Water is Life
In Japan, people have a deep connection with the country’s plentiful water resources, creating a national culture where water is not only used wisely, but also in very unique ways.
We explore the country, making observations, conducting site visits, and engaging with a range of local people in an attempt to better understand the Japanese relationship with water in industrial, economic, and cultural spheres.
Goals and Objectives
Participants delve into Zen Buddhism and the inherent respect for nature that it embodies.

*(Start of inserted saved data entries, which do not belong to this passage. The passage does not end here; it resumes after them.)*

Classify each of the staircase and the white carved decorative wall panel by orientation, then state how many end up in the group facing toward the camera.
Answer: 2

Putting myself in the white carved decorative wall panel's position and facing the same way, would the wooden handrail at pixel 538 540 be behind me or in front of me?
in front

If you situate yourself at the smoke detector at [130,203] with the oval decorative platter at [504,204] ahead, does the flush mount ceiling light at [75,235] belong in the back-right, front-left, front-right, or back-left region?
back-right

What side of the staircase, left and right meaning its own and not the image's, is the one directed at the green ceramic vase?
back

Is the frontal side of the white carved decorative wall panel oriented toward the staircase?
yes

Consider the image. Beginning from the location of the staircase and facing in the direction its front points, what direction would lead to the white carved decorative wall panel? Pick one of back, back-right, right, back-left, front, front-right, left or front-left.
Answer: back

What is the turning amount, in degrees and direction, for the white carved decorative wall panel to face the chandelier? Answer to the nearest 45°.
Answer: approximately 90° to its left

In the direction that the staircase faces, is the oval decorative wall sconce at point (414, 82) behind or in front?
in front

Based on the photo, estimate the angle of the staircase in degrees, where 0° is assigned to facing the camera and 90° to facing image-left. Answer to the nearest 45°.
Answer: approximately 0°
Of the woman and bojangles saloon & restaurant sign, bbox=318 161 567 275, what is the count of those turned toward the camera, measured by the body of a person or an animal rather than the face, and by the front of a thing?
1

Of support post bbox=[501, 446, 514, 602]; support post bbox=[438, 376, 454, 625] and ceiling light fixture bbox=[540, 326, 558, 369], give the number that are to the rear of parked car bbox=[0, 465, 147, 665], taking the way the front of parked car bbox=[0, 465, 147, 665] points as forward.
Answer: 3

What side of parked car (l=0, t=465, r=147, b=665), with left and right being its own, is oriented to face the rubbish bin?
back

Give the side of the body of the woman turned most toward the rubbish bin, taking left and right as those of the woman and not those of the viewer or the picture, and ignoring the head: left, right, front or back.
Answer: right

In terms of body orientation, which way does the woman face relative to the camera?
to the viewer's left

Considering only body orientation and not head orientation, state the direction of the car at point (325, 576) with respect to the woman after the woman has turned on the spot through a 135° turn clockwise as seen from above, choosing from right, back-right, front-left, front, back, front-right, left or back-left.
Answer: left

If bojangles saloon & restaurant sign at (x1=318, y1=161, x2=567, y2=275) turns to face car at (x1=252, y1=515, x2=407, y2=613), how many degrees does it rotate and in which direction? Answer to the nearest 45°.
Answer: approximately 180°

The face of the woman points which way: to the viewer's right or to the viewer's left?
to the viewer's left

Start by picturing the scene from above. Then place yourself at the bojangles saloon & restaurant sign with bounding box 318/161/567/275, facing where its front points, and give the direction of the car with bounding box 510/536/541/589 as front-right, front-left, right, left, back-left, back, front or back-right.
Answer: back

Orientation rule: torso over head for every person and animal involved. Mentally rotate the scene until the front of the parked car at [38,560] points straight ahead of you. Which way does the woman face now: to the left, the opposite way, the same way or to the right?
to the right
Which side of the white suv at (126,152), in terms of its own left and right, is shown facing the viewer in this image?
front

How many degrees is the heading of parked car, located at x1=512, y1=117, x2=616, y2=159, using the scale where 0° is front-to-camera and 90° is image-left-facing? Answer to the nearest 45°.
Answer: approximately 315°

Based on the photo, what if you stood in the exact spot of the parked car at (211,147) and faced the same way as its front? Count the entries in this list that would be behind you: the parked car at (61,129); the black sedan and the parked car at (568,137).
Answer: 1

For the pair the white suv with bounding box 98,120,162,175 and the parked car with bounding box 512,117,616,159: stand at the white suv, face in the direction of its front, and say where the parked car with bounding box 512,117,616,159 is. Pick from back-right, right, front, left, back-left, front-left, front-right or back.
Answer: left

Students open their minds to novel ways of looking at the world and practice Zen meditation to learn about the nature of their mind and thoughts.

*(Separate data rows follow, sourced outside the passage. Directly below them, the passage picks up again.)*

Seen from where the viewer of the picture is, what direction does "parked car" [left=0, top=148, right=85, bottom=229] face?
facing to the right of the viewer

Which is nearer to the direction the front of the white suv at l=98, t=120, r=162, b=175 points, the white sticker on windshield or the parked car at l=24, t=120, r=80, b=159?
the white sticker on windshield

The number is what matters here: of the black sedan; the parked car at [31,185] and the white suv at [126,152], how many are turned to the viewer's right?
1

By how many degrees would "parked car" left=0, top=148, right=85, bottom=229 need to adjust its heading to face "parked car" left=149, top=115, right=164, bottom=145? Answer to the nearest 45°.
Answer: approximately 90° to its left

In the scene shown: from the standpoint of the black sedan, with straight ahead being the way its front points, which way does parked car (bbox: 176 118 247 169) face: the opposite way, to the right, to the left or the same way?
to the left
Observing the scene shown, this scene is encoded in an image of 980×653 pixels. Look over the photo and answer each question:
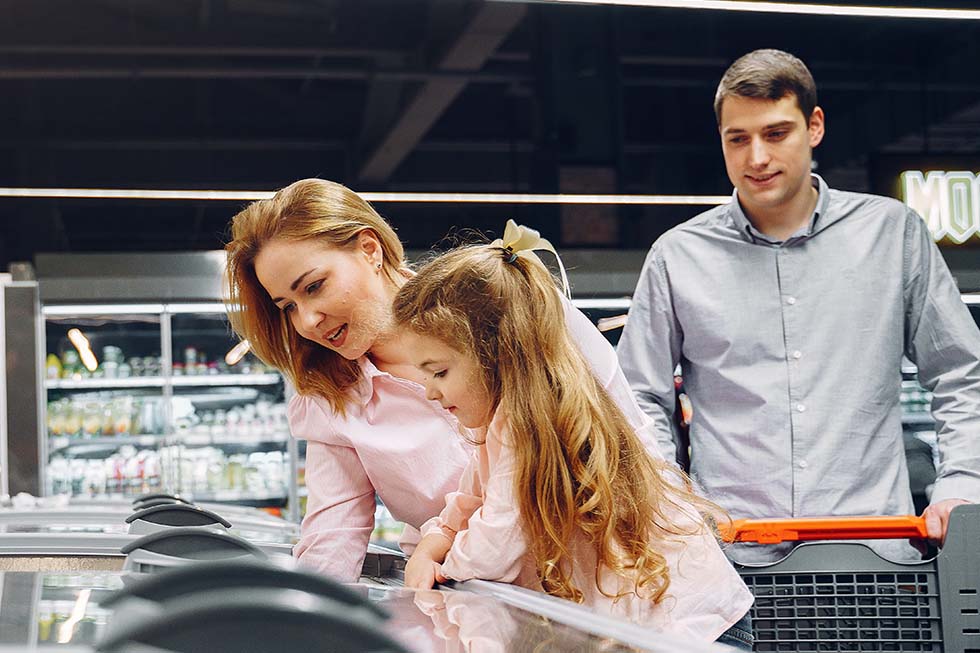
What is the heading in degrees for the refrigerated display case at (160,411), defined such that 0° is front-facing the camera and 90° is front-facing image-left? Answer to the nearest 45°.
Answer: approximately 0°

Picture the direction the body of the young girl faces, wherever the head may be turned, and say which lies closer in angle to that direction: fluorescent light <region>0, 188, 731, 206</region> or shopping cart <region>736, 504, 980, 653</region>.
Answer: the fluorescent light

Through direct interviews and conversations with local Japanese counterparts, students are better able to understand Japan’s relationship to the sea.
Students will examine the unique interplay between industrialist and environmentalist approaches to water usage in Japan.
Onsen (natural hot springs) are a time-honored tradition across Japan, providing the perfect escape to tranquility and relaxation. While requiring a degree of cultural sensitivity and openness for travelers, a visit to an onsen is an experience like no other around the world.
Japanese gardens are designed to express the breakability of existence as well as time’s unstoppable advance. Water features are carefully placed according to Buddhist geomancy for good fortune, following rules laid out in the 11th century in the first manual of Japanese gardens, the Sakuteiki.
Located on the outskirts of Tokyo is G-Cans, also known as the “Metropolitan Area Outer Underground Discharge Channel”, an incredibly huge storm sewer system built to protect the city’s 13 million residents from heavy rainfall and tropical storm floods.
We explore Tsukiji, the largest wholesale fish and seafood market in the world. While the inner market is scheduled to move of 2018, the outer market still remains the preeminent place in the world to witness the combination of industry and craft that creates the maritime cuisine of Japan.
This small city on the outskirts of Kyoto, provides the perfect place to explore the interplay between nature. religion, and the arts in Japan. Along with the famous bamboo groves, activities include a riverboat tour on the Hozu River, a visit to the blessed springs in the Matsunoo-taisha shrine (founded in 700 AD), and the Rakushisha Residence, home of the 17th century haiku poet Mukai Kyorai.
One of the ‘three views’ of Japan, Matsushima is famous for the pine-clad islands dotting the bay. We tour some of the local specialty aquaculture (oysters and nori farms), experience the uniquely shaped islands which partially protected the town during the tsunami, and hike up local hills to get a wide view of Matsushima Bay.